A good guide is linked here (it's quite long though)
Mostly I just wanted to make a short version.
The upshot is that causal decision theory is optimal...
They're all optimal if you look at a situation in the right way. It's a question of what you count as given when you do the optimizing.
Evidential decision theory is harder to describe, because it is flawed - it falls to Simpson's paradox.
That explains why they don't come out the same. the flaws are based on what is and isn't given. For example, according to a proponent of CDT, your decision on Newcomb's problem can't possibly change if box A has money, so controlling if it has money shouldn't affect your decision. Similarly, in Parfit's hitchhiker, a proponent of EDT would say that they already know if they got picked up, and they're not going to base their decision on counterfactuals.
Optimal by the fairly obvious criterion of "gets agents who use it maximal rewards." If you cared about which decision theory you used because of some extra factor, the problem would become one where the rewards were not solely action-determined or decision-determined, when that extra factor is cast in terms of reward.
If you prefer, I'm sure you could recast it using the word "wins."
I couldn't find any concise explanation of what the decision theories are. Here's mine:
A Causal Decision Theorist wins, given what's happened so far.

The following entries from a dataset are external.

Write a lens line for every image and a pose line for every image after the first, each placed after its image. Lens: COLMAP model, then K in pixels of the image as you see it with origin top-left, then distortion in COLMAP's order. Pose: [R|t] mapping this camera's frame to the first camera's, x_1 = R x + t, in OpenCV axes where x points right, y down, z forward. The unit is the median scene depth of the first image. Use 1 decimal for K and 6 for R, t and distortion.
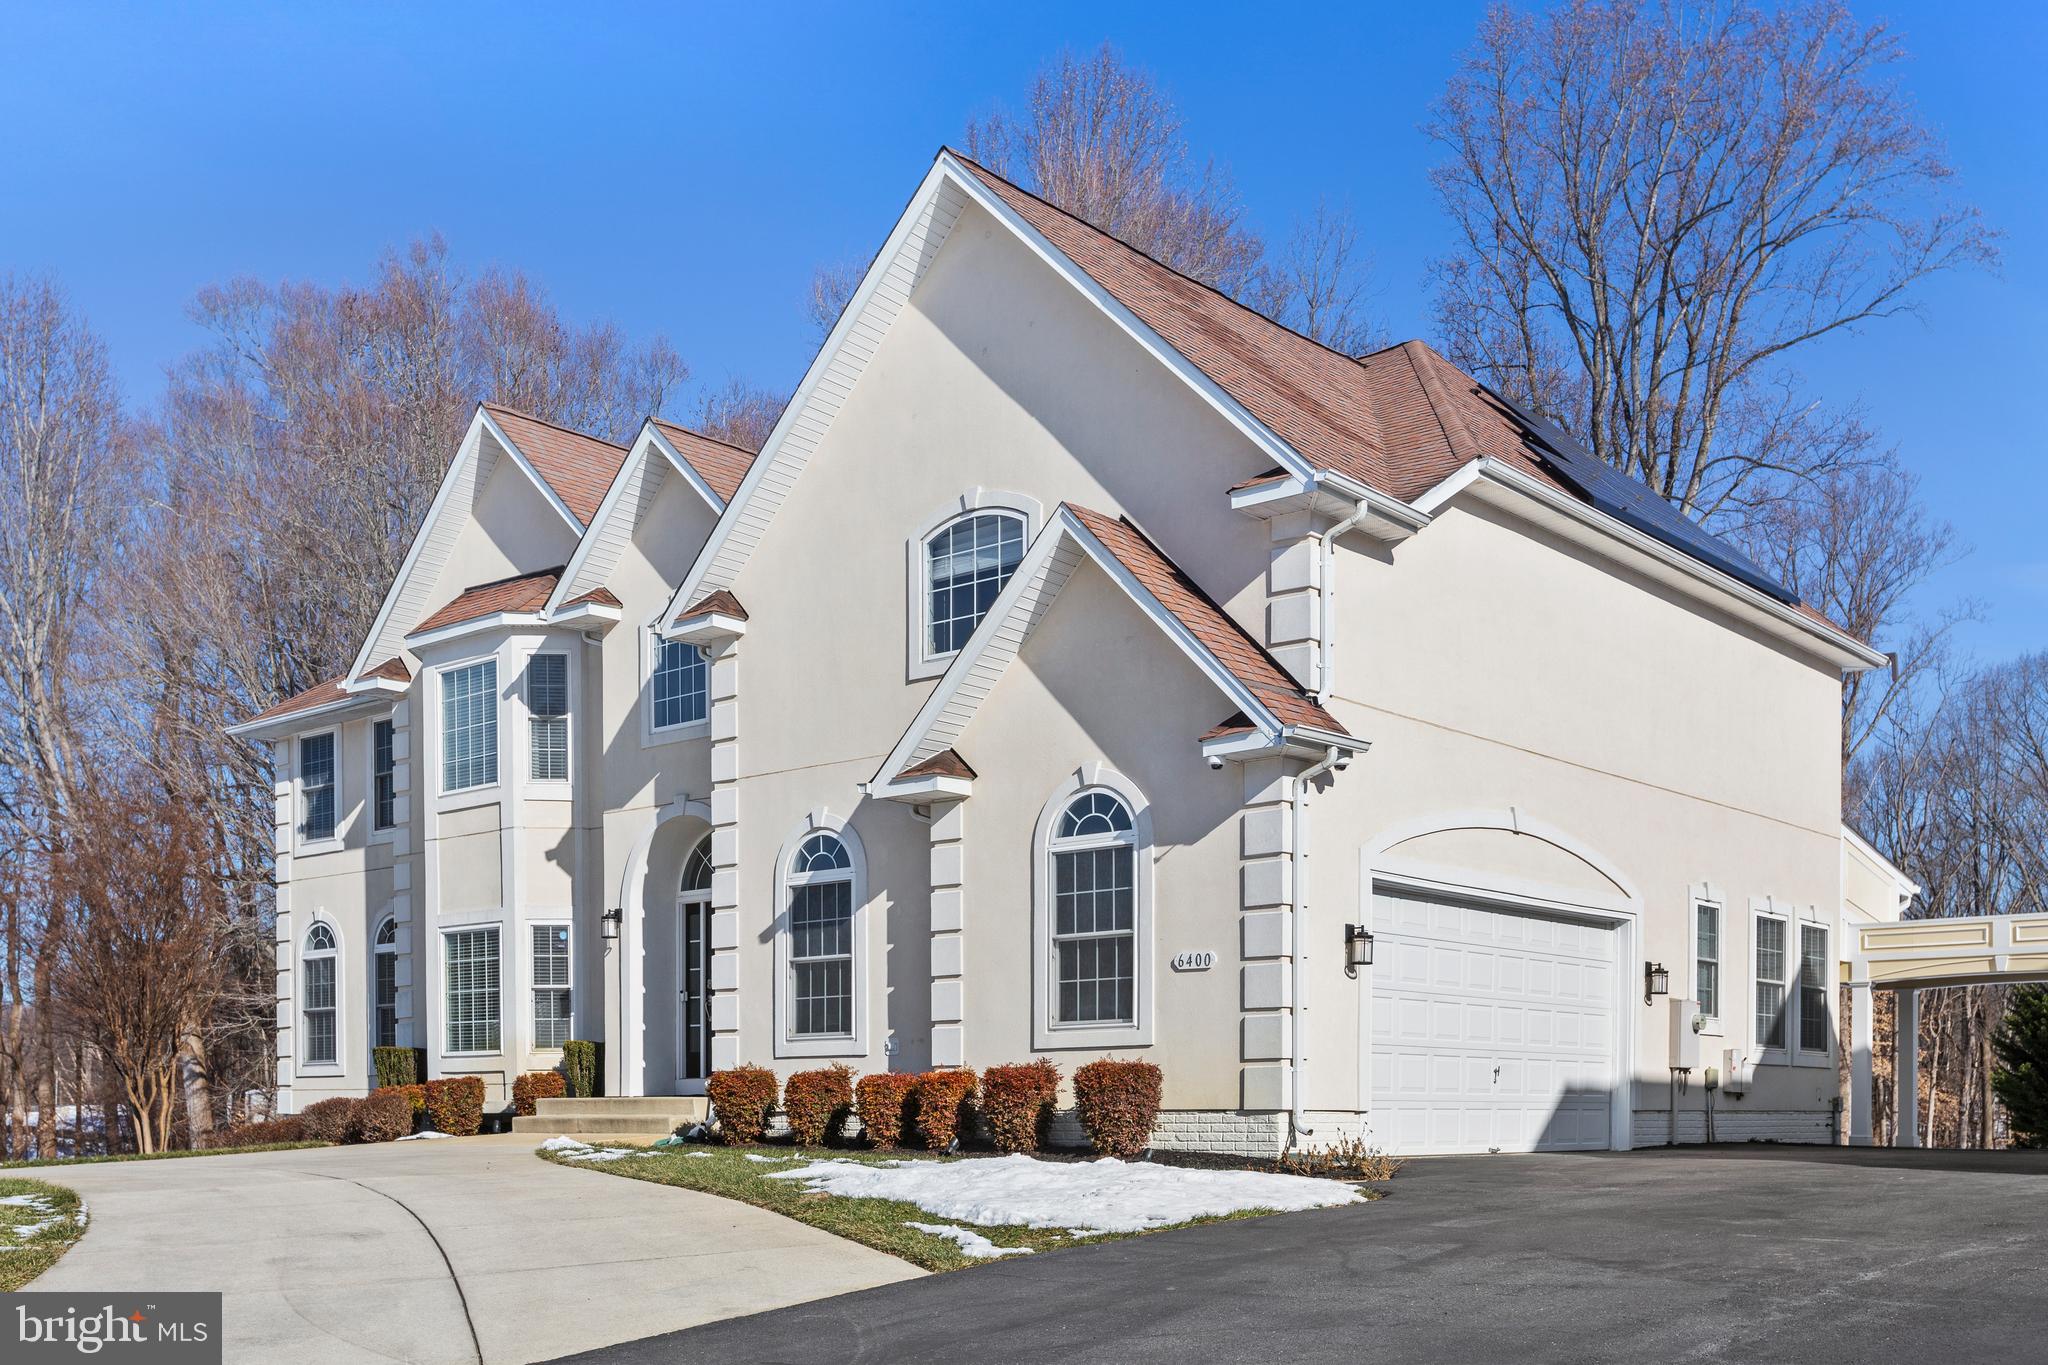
lens RADIAL K [[2031.1, 0, 922.4], [0, 2031.1, 1145.7], [0, 0, 1]] dist [0.004885, 0.003614]
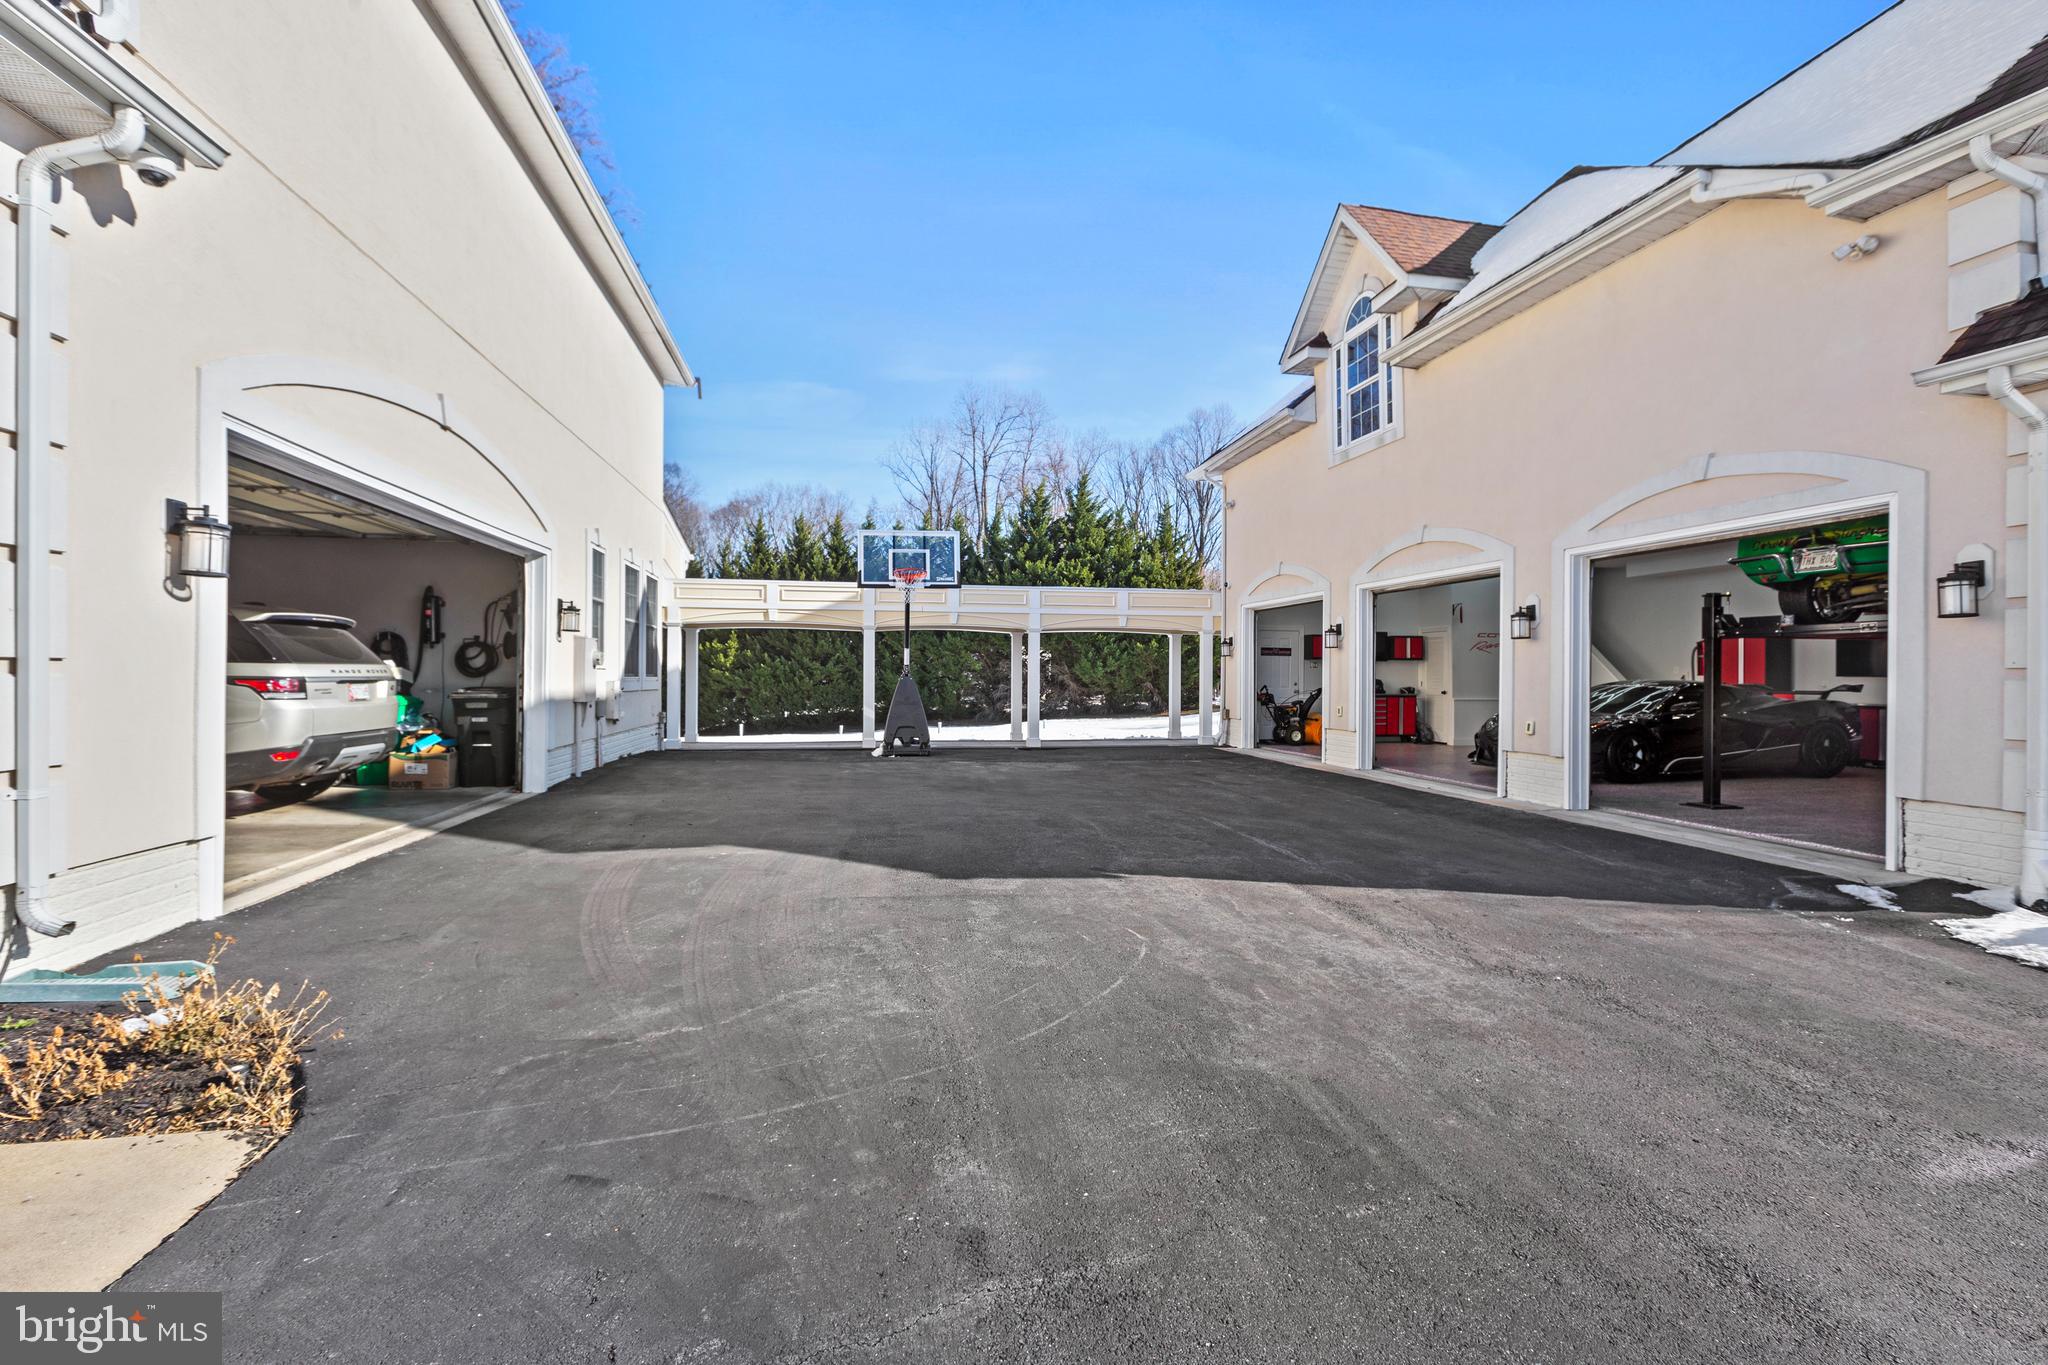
lens RADIAL K [[999.9, 0, 1024.0], [0, 999.9, 682.5], [0, 0, 1]] dist [-0.001141, -0.000372]
pose [[0.612149, 0.001629, 0.790740, 0.107945], [0.003538, 0.999982, -0.004800, -0.045738], [-0.790734, 0.005736, 0.612133, 0.514760]]
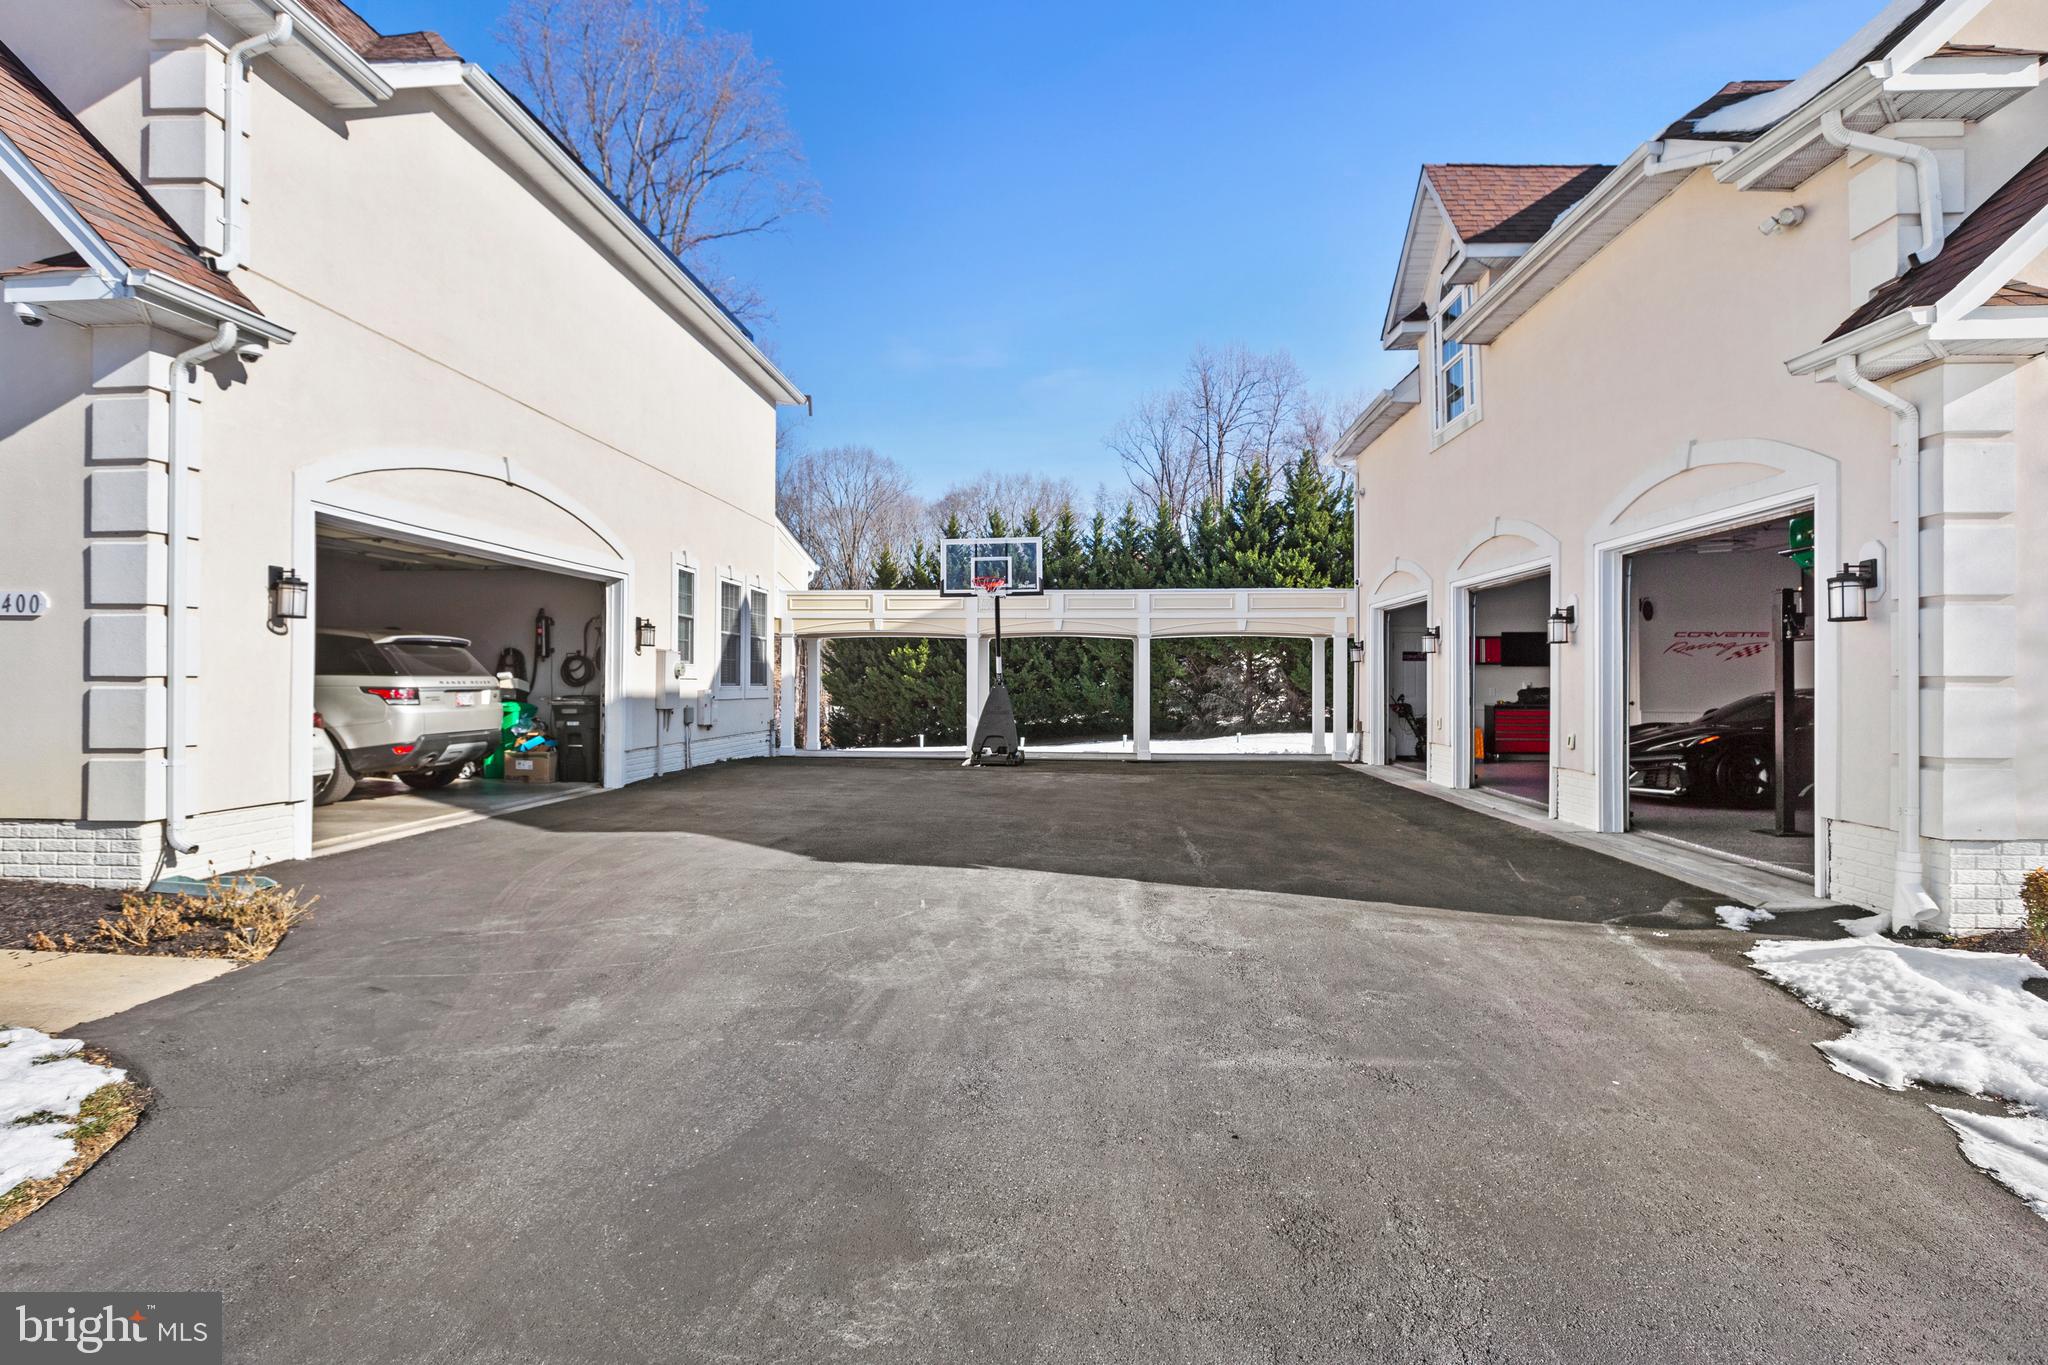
lens RADIAL K [[1138.6, 0, 959.9], [0, 1138.6, 680.8], [0, 0, 1]] dist [-0.001939, -0.003003]
pose [[0.808544, 0.006704, 0.588397, 0.129392], [0.002338, 0.999891, -0.014605, -0.045195], [-0.588431, 0.013185, 0.808440, 0.382957]]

An Evidential Decision Theorist wins, given what they know.
A Timeless Decision Theorist wins a priori.
To explain what I mean, here are two interesting problems. In each of them, two of the decision theories give one choice, and the third gives the other.
In Newcomb's problem and you separate people into groups based on what happened before the experiment, i.e. whether or not Box A has money, CDT will be at least as successful in each group as any other strategy, and notably more successful than EDT and TDT. If you separate it into what's known, there's only one group, since everybody has the same information. EDT is at least as successful as any other strategy, and notably more successful than CDT. If you don't separate it at all, TDT will be at least as successful as any other strategy, and notably more successful than EDT.
In Parfit's hitchhiker, when it comes time to pay the driver, if you split into groups based on what happened before the experiment, i.e. whether or not one has been picked up, CDT will be at least as successful in each group as any other strategy, and notably more successful than TDT. If you split based on what's given, which is again whether or not one has been picked up, EDT will be at least as successful in each group as any other strategy, and notably more successful than TDT. If you don't separate at all, TDT will be at least as successful as any other strategy, and notably more successful than CDT and EDT.
There's one thing I'm not sure about. How does Updateless Decision Theory compare?